Definition of the total variation distance: $ V(P,Q) = \frac{1}{2} \int |p-q|d\nu$?

Question

let $P,Q$ be two probability measures on $(\Omega, \mathscr {F})$, and let $\nu$ be a $\sigma$-finite measure on the same event space such that $P \ll v, Q \ll v$. Define $\frac{dP}{dv}=p$, $\frac{dQ}{dv}=q$.

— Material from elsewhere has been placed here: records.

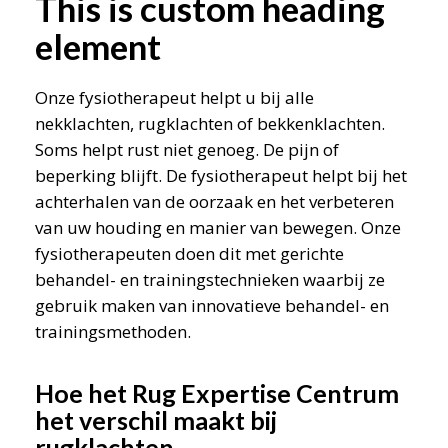
This is custom heading
element
Onze fysiotherapeut helpt u bij alle
nekklachten, rugklachten of bekkenklachten.
Soms helpt rust niet genoeg. De pijn of
beperking blijft. De fysiotherapeut helpt bij het
achterhalen van de oorzaak en het verbeteren
van uw houding en manier van bewegen. Onze
fysiotherapeuten doen dit met gerichte
behandel- en trainingstechnieken waarbij ze
gebruik maken van innovatieve behandel- en
trainingsmethoden.
Hoe het Rug Expertise Centrum
het verschil maakt bij
rugklachten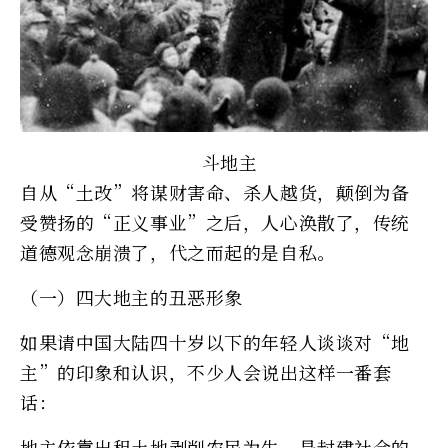
斗地主
自从“土改”将谋财害命、杀人越货，颠倒为备
受赞扬的“正义事业”之后，人心涣散了，传统
道德观念崩溃了，代之而起的是自私。
（一）四大地主的丑恶形象
如果请中国大陆四十岁以下的年轻人谈谈对“地
主”的印象和认识，不少人会说出这样一番套
话：
地主依靠出租土地剥削农民为生，是封建社会的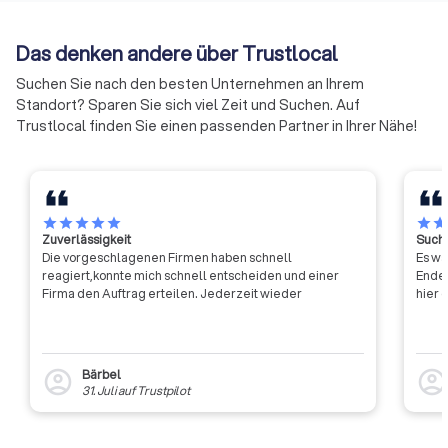
Selbstverwaltungsorganisation
Zusammenarbeit zu
der Wirtschaft übernehmen die
Auf diese Weise sol
Das denken andere über Trustlocal
IHKs in NRW Verantwortung für
der Handwerkskam
die Unternehmen im Land,
effizienter und effe
Suchen Sie nach den besten Unternehmen an Ihrem
bringen Lösungen auf den Weg
werden.
Standort? Sparen Sie sich viel Zeit und Suchen. Auf
und wägen Einzel- und
Trustlocal finden Sie einen passenden Partner in Ihrer Nähe!
Standortinteressen
gegeneinander ab.
star
star
star
star
star
star
sta
Zuverlässigkeit
Suche
Die vorgeschlagenen Firmen haben schnell
Es wa
reagiert,konnte mich schnell entscheiden und einer
Ende 
Firma den Auftrag erteilen. Jederzeit wieder
hier 
Bärbel
account_circle
account_circl
31. Juli
auf
Trustpilot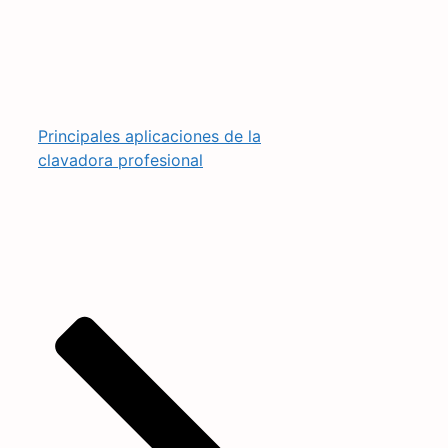
Principales aplicaciones de la
clavadora profesional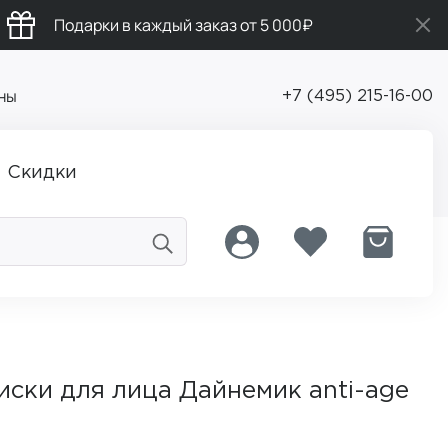
Подарки в каждый заказ от 5 000₽
ны
+7 (495) 215-16-00
Скидки
ски для лица Дайнемик anti-age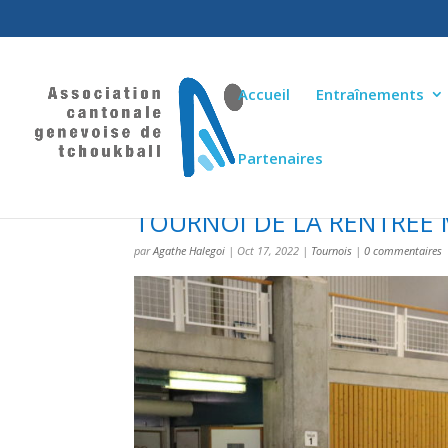
Accueil
Entraînements
Partenaires
TOURNOI DE LA RENTRÉE 
par
Agathe Halegoi
|
Oct 17, 2022
|
Tournois
|
0 commentaires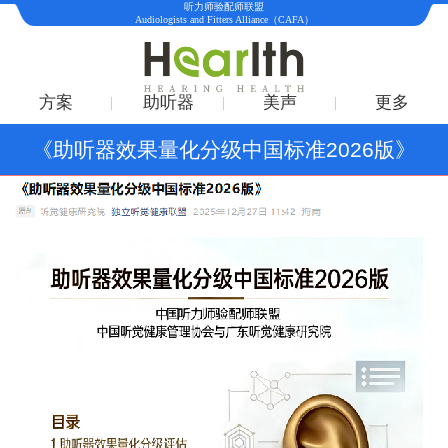
听力师验配师联盟
Audiologists and Fitters Alliance（CAFA）
方案
助听器
美声
更多
《助听器效果量化分级中国标准2026版》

The total variation distance between P and Q is then: $$ V(P,Q) = \sup_{A \in \mathscr{F}}|P(A) - Q(A)|= \sup_A \bigg| \int_A(p-q )d\nu \bigg| $$ I'm confused about the following, we may write: $$ V(P,Q) = \frac{1}{2} \int |p-q|d\nu $$ First, how can we bring the absolute value inside the integral and get rid of the supremum, and second, what region are we integrating over now? This statement is made frequently in the book: Introduction to nonparametric Estimation - Tsybakov

Answer 1

Let $B = \{p \ge q\}$. Note that \begin{align*} \int_\Omega \def\abs#1{\left|#1\right|}\abs{p-q}\, d\nu &= \int_B (p - q) \, d\nu + \int_{\Omega \setminus B} (q- p)\, d\nu\\ &\le 2 \sup_A \abs{\int_A (p-q) \, d\nu} \end{align*} On the other side, note first that $$ \int_\Omega (p-q) \,d\nu = P(\Omega) - Q(\Omega) = 0 $$ and hence $$ \int_B (p-q) \, d\nu = \int_{\Omega \setminus B} (q-p) \, d\nu $$ Now for any $A \in \mathscr F$, we have \begin{align*} \abs{\int_A (p-q)\, d\nu} &= \max\left\{\int_A (p-q)\, d\nu, \int_A (q-p)\, d\nu\right\}\\ &\le\max\left\{ \int_{A\cap B} (p-q)\, d\nu, \int_{A \cap (\Omega \setminus B)} (q-p)\, d\nu\right\}\\ &\le \max\left\{ \int_{B} (p-q)\, d\nu, \int_{\Omega \setminus B} (q-p)\, d\nu\right\}\\ &= \int_B (p-q)\, d\nu\\ &= \frac 12 \int_\Omega \abs{p-q}\,d\nu \end{align*} Taking the supremum over $A \in \mathscr F$, gives $$ \sup_A \abs{\int_A (p-q)\, d\nu} \le \frac 12 \int_\Omega \abs{p-q}\, d\nu $$ which is the other needed inequality.